Aphoristic Observations

 The investing community while focused on the markets has not been without some influence brought in by a divided country. This is one reason I don’t follow any narrative as the final word on whether the markets are going up or down, if for no other reason than I’ve yet to meet anyone in my career who has the skill of predicting the future. Albeit probability can play a part in having such an opinion, but as I’ve written lately, an overbought market always corrects, we just don’t know why until it happens. I’m mentioning this because it’s much harder to make even predictable forecasts these days because the contributions are so vast. These are examples of what I refer to as aphoristic observations.

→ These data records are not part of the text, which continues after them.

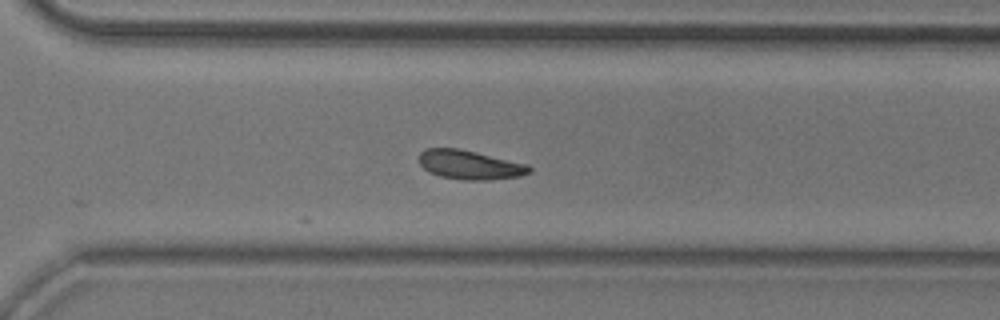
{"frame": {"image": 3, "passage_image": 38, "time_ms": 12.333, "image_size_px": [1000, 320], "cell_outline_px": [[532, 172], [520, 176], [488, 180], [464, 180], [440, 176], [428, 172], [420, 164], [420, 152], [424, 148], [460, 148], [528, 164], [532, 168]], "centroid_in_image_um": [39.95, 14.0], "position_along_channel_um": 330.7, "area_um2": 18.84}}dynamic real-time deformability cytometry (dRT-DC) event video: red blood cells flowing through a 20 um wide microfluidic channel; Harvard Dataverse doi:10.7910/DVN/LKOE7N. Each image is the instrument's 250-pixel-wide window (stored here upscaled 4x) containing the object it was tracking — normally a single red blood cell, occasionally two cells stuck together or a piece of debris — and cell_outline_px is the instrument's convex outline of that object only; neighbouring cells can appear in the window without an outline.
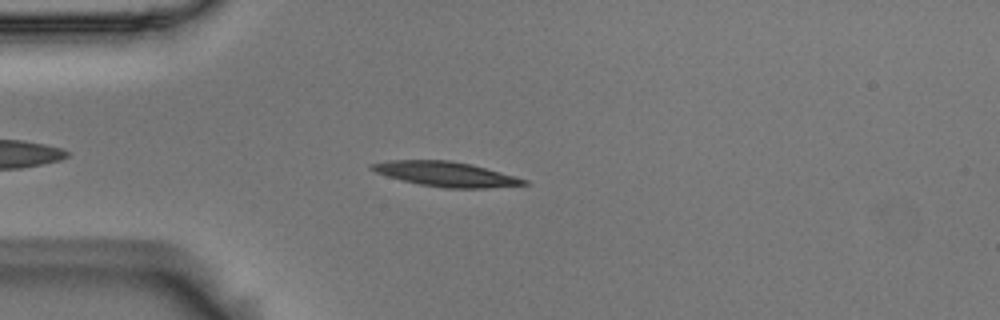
{"species": "Egyptian fruit bat (a non-hibernating species)", "species_latin": "Rousettus aegyptiacus", "temperature_condition": "room temperature", "stored_images_in_passage": 47, "camera_frame_rate_fps": 3000, "um_per_image_px": 0.085, "animal": {"sex": "male"}, "frame": {"image": 1, "passage_image": 7, "time_ms": 2.0, "image_size_px": [1000, 320], "cell_outline_px": [[532, 184], [488, 188], [444, 188], [420, 184], [388, 176], [376, 172], [368, 168], [368, 164], [388, 160], [452, 160], [472, 164], [516, 176], [528, 180]], "centroid_in_image_um": [37.94, 14.79], "position_along_channel_um": 47.1, "area_um2": 22.14}}
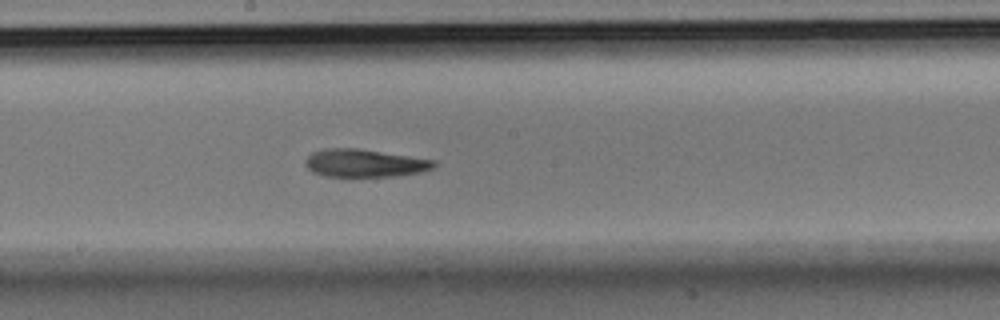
{"frame": {"image": 2, "passage_image": 22, "time_ms": 7.0, "image_size_px": [1000, 320], "cell_outline_px": [[436, 164], [432, 168], [420, 172], [396, 176], [328, 176], [312, 172], [304, 164], [304, 160], [312, 152], [324, 148], [356, 148], [436, 160]], "centroid_in_image_um": [30.96, 13.86], "position_along_channel_um": 217.2, "area_um2": 20.75}}
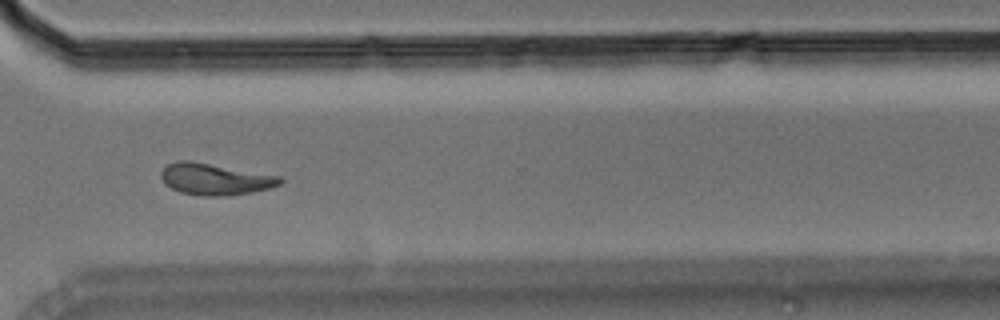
{"frame": {"image": 3, "passage_image": 33, "time_ms": 10.667, "image_size_px": [1000, 320], "cell_outline_px": [[284, 180], [280, 184], [268, 188], [252, 192], [228, 196], [200, 196], [180, 192], [164, 184], [160, 176], [160, 172], [168, 164], [176, 160], [188, 160], [280, 176]], "centroid_in_image_um": [18.24, 15.23], "position_along_channel_um": 352.4, "area_um2": 21.85}, "authors_computed_cell_mechanics": {"area_um2": 21.1548, "velocity_mm_per_s": 3.6919, "shape_relaxation_time_tau1_ms": 9.3102, "shape_relaxation_time_tau2_ms": 6.9249, "deformation_change_tau1": 0.2491, "deformation_change_tau2": 0.1451}}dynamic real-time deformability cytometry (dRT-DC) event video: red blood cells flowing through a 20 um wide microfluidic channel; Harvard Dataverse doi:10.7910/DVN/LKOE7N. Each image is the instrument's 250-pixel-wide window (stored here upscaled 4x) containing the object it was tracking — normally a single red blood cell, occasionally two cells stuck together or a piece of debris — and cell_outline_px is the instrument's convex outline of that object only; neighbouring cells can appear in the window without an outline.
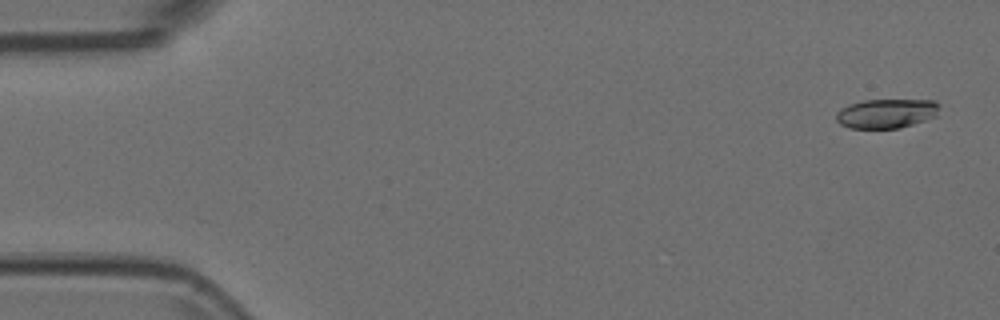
{"species": "Egyptian fruit bat (a non-hibernating species)", "species_latin": "Rousettus aegyptiacus", "temperature_condition": "room temperature", "stored_images_in_passage": 54, "camera_frame_rate_fps": 3000, "um_per_image_px": 0.085, "animal": {"sex": "female"}, "frame": {"image": 1, "passage_image": 2, "time_ms": 0.333, "image_size_px": [1000, 320], "cell_outline_px": [[940, 104], [936, 116], [900, 128], [848, 128], [840, 124], [836, 120], [836, 112], [840, 108], [848, 104], [864, 100], [932, 100]], "centroid_in_image_um": [75.31, 9.64], "position_along_channel_um": 9.7, "area_um2": 17.69}}
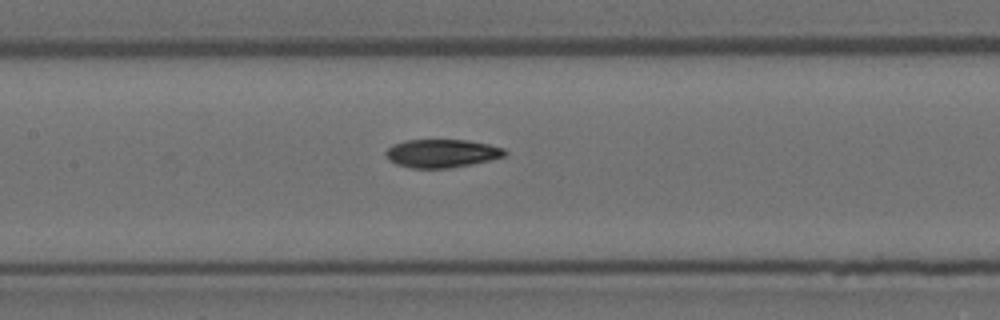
{"frame": {"image": 2, "passage_image": 25, "time_ms": 8.0, "image_size_px": [1000, 320], "cell_outline_px": [[508, 152], [504, 156], [488, 160], [448, 168], [412, 168], [396, 164], [388, 160], [384, 152], [392, 144], [404, 140], [468, 140], [488, 144], [504, 148]], "centroid_in_image_um": [37.51, 13.02], "position_along_channel_um": 169.9, "area_um2": 19.54}}
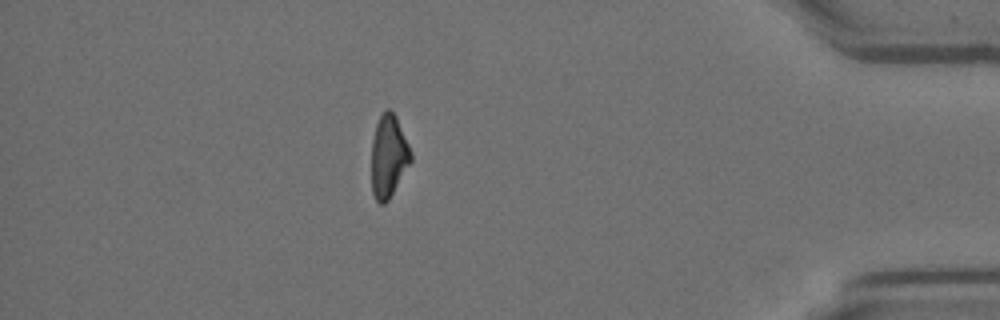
{"frame": {"image": 3, "passage_image": 47, "time_ms": 15.333, "image_size_px": [1000, 320], "cell_outline_px": [[412, 160], [388, 200], [384, 204], [380, 204], [376, 200], [372, 192], [372, 140], [376, 124], [380, 116], [388, 108], [396, 116], [412, 152]], "centroid_in_image_um": [33.03, 13.28], "position_along_channel_um": 402.2, "area_um2": 18.73}}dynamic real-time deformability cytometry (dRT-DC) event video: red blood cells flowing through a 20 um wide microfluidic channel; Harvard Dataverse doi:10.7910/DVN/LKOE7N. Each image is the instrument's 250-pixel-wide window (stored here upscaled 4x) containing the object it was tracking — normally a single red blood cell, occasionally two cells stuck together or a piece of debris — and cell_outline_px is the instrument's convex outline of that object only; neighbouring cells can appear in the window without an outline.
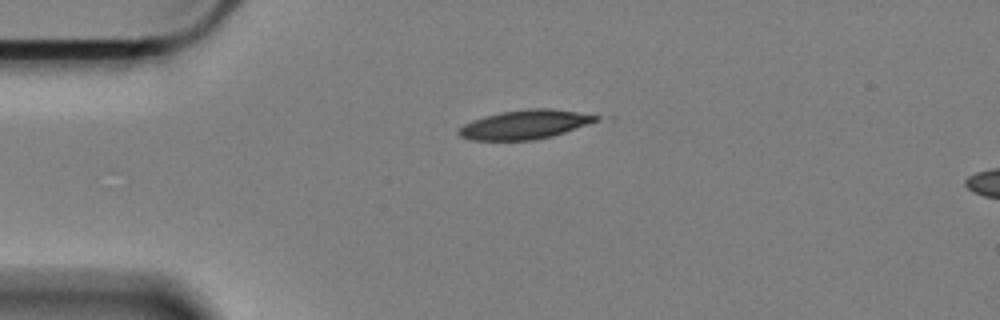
{"species": "Egyptian fruit bat (a non-hibernating species)", "species_latin": "Rousettus aegyptiacus", "temperature_condition": "cold", "stored_images_in_passage": 38, "camera_frame_rate_fps": 3000, "um_per_image_px": 0.085, "animal": {"sex": "female"}, "frame": {"image": 1, "passage_image": 1, "time_ms": 0.0, "image_size_px": [1000, 320], "cell_outline_px": [[600, 116], [596, 120], [564, 132], [552, 136], [532, 140], [468, 140], [460, 136], [456, 132], [464, 124], [472, 120], [484, 116], [504, 112], [528, 108], [552, 108]], "centroid_in_image_um": [44.54, 10.59], "position_along_channel_um": 40.5, "area_um2": 22.89}}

Are analysts right or wrong?

Recent releases of company earnings for the first quarter had companies such as Amazon (AMZN) that reported impressive results, well above analyst expectations but the stock traded down. This in part is because of the inference that the recent rise in interest rates, suggesting inflation, might have a negative impact on companies with low capacity to raise product prices. But it also resent the impact of a wave of SPAC’s that entered the NASDAQ in the last year that many Pindudes and speculators bought with their usual tendency, all conviction, no discipline.  Get them out of the way and the markets may take a breather and notice that AMZN, and many other established tech companies, are comparatively cheap. Lastly, although positive revisions in earnings estimates could be supportive, most of the good news appeared to be already priced into equity markets, hence the current correction that could limit, but not deny upside potential going forward.


Is inflation transitory or not?

Much of the narrative lately has been over the potential for disruptive inflation, and I agree. Where my opinion shifts are towards a more transitory appearance of inflation due to the transitory jump in growth. The reason is because growth has been a curious phenomenon after the last year of lockdowns, and to suggest it’s without causation to last year’s market decline ignores why inflation is rising as growth is as well. Inflation has no doubt gathered steam from the recent jump in commodity prices that feed the housing and construction markets. And that includes the infrastructure legislation, that in my opinion is still on track, and both should be watched closely. But the inflation we’ve seen in energy and consumer activity is a different story. Also gathering steam from the removal of mask mandates, approved by the CDC, many restaurants and smaller businesses are facing two problems. How to rebuild the depleted balance sheets and how to attract new employees. The former is to raise prices, which is not really inflation, and the latter which is likely to increase expenses which can drive prices as well but is not inflation. To balance, the two could likely return to pre-pandemic levels as competition is what will control prices in the future, and there’s no shortage of competition in the consumer discretionary sector. Energy is another story for another commentary.


I could go on, but I hope my point is clear, focus on investing opportunities. The infrastructure plan is still in the strategy for the portfolios, primarily because its impact on creating job opportunities. The strategy of portfolios also leans towards reopening ideas, but not post pandemic reopening’s, pre-pandemic reopening that complements apparel, cosmetics, travel, food and drink, the primary needs that, in my opinion are what have always kept most consumers happy.